The Best of Andy Rooney

I love to look at the travel section of the Sunday newspaper because all the ads for faraway places remind me of how much I like to stay home. There are so many places in the world I don't want to go that I can hardly wait for the day when I retire so I can sit home and enjoy the money I've saved.

Just for fun, I made a list of places I don't want to go:

A Caribbean or a South Pacific island where beautiful women lie around on white beaches in bikinis all day. I don't mind the women in bikinis, but I don't like lying on beaches and it isn't considered polite to go just to look at the girls.

A bus tour of nine countries in Europe with a busload of 37 other tourists is something I desperately don't want to do. I would pay $5,000 round trip not to go on a tour like that. I don't go on tours of anything. If I want to see something, I want to look at it at my own pace. I don't want to be told how long to look at one thing and how short a time to look at another.

Please excuse me from a rafting trip down the Colorado River or camping in Yellowstone Park this summer. I spend most of my time in New York City, and if it's crowds like that I want, we have them right here at home, without the flies. I've seen those tours down the Colorado from the air and there are so many rubber rafts they could use a traffic buoy some days. Anyway, I've gotten used to the convenience of indoor plumbing. I got camping out of my system in our back yard before I was 14.

I do not wish to take an old sternwheeler down the Mississippi, retracing the course of Huck Finn. Even if it's called The Belle of Louisville, I don't want to go.

I do not wish to take "a luxury tour of Yugoslavia," including "two meals a day and all hotel rooms." I've been to Yugoslavia, thank you. It's a nice place but I'm just as happy that I have it checked off my list of places that would be interesting to visit.

Canada's St. Lawrence and Nova Scotia plus New England offer "1,700 miles of unspoiled coastline," according to an ad, but I know for a fact those ads have been running for years trying to attract tourists and I'll bet there isn't too much left that's unspoiled.

For most of my life, I've traveled more than most people, which may have something to do with the way I feel about travel sections in newspapers. Going somewhere just to move doesn't appeal to me. Too many people are looking for some Shangri-La that doesn't exist.

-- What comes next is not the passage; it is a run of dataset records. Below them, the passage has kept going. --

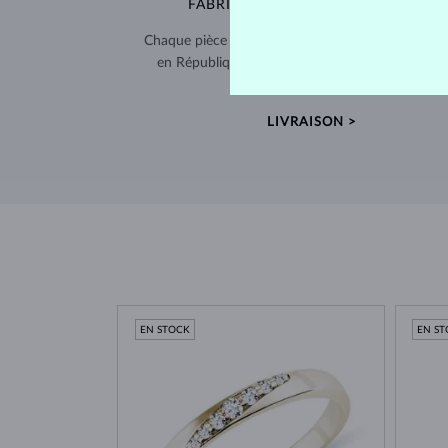
FABRIQUÉS À LA MAIN À PRAGUE
Chaque pièce est fabriquée à la main dans notre a
en République tchèque et expédiée dans le mo
entier.
LIVRAISON >
EN STOCK
EN S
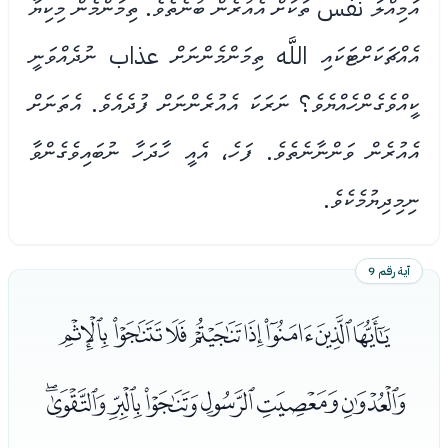
އަމިއްލަ نفس ތަކަށް އެއުރެން ބުނެތެވެ. ތިމަންމެން މިކިޔާ
އެއްޗަކަށްޓަކައި اللَّه ތިމަންމެންނަށް عذاب ނުދެއްވަނީ
ކީއްވެގެންހެއްޔެވެ؟ ނަރަކަ އެއުރެންނަށް ފުދެއެވެ. އެތަނަށް
އެއުރެން ވަންނާނެތެވެ. ފަހެ، އެއީ ހާދަހާ ނުބައިވެގެންވާ
ނިމިދިޔުމެކެވެ.
آية رقم 9
ﮮﮯﮰﮱﯓﯔﯕﯖ
ﯗﯘﯙﯚﯛﯜﯝ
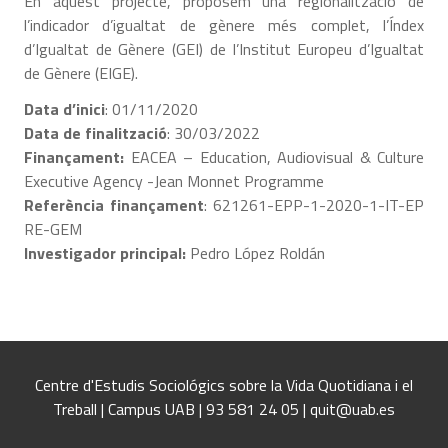
En aquest projecte, proposem una regionalització de
l’indicador d’igualtat de gènere més complet, l’Índex
d’Igualtat de Gènere (GEI) de l’Institut Europeu d’Igualtat
de Gènere (EIGE).
Data d’inici
: 01/11/2020
Data de finalització
: 30/03/2022
Finançament:
EACEA – Education, Audiovisual & Culture
Executive Agency -Jean Monnet Programme
Referència finançament
: 621261-EPP-1-2020-1-IT-EP
RE-GEM
Investigador principal:
Pedro López Roldán
Centre d'Estudis Sociológics sobre la Vida Quotidiana i el
Treball | Campus UAB | 93 581 24 05 | quit@uab.es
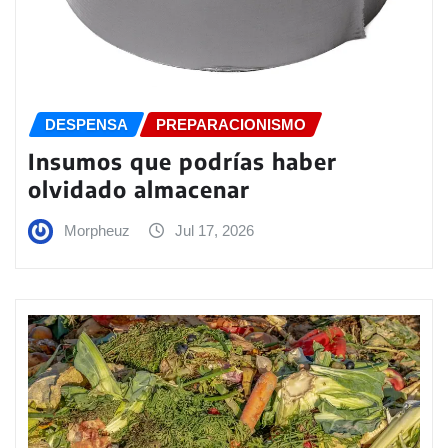
DESPENSA
PREPARACIONISMO
Insumos que podrías haber
olvidado almacenar
Morpheuz
Jul 17, 2026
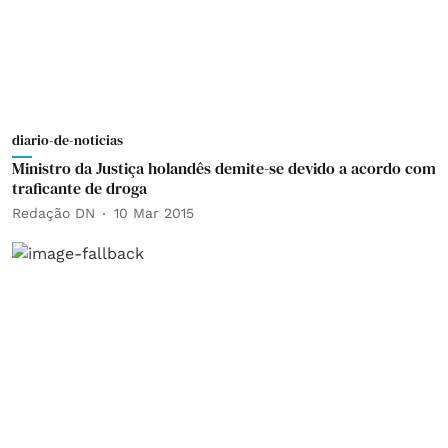
diario-de-noticias
Ministro da Justiça holandês demite-se devido a acordo com
traficante de droga
Redação DN
10 Mar 2015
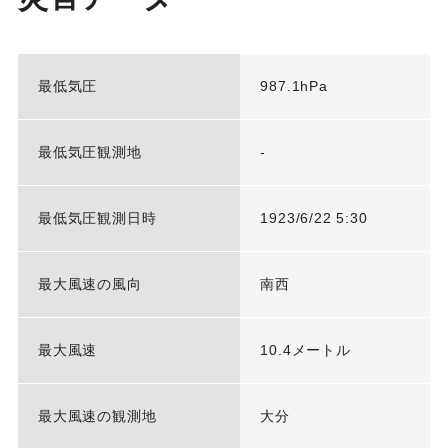
最低気圧
987.1hPa
最低気圧観測地
-
最低気圧観測日時
1923/6/22 5:30
最大風速の風向
南西
最大風速
10.4メートル
最大風速の観測地
大分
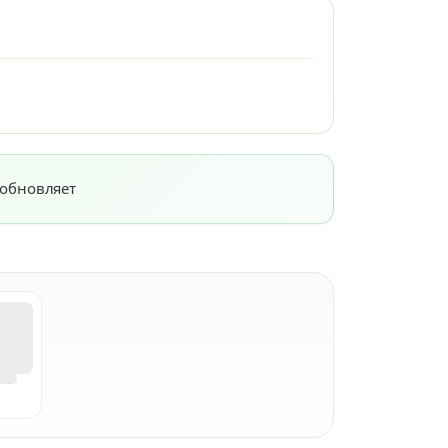
 обновляет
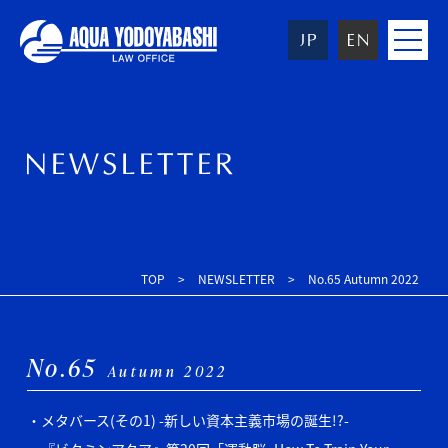
toggle
navigat
TOP
NEWSLETTER
No.65 Autumn 2022
No.65
Autumn 2022
メタバース(その1) -新しい資本主義市場の誕生!?-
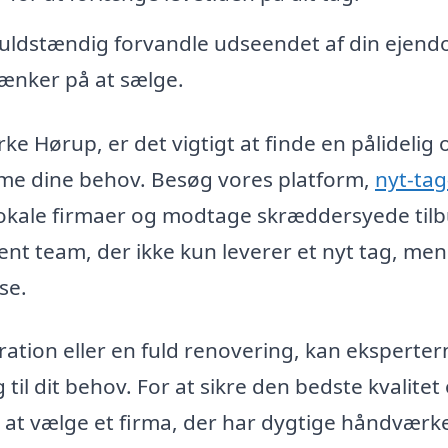
fuldstændig forvandle udseendet af din ejend
tænker på at sælge.
irke Hørup, er det vigtigt at finde en pålidelig 
me dine behov. Besøg vores platform,
nyt-tag
m lokale firmaer og modtage skræddersyede til
nt team, der ikke kun leverer et nyt tag, me
se.
ration eller en fuld renovering, kan eksperter
til dit behov. For at sikre den bedste kvalitet
lt at vælge et firma, der har dygtige håndværk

Many cities that used to be exciting to visit because they were so different from what we're used to in America no longer are different. There's a Shangri-La Hilton now and you can make reservations by calling an 800 number. Its coffee shop is a McDonald's franchise and everyone on the staff has to speak English so you don't have to wrestle with a foreign language. At dinnertime, you can go to its famous Mr. Steak restaurant and have steak, French fries, coleslaw and, for dessert, vanilla ice cream with chocolate sauce. The gift shop in the lobby has every cute little souvenir you'd want to bring home to anyone, so if you take the 5,000-mile trip to Shangri-La you won't even have to leave your hotel room this year.

Sounds like fun, doesn't it?

But as Sam Goldwyn said, "Include me out."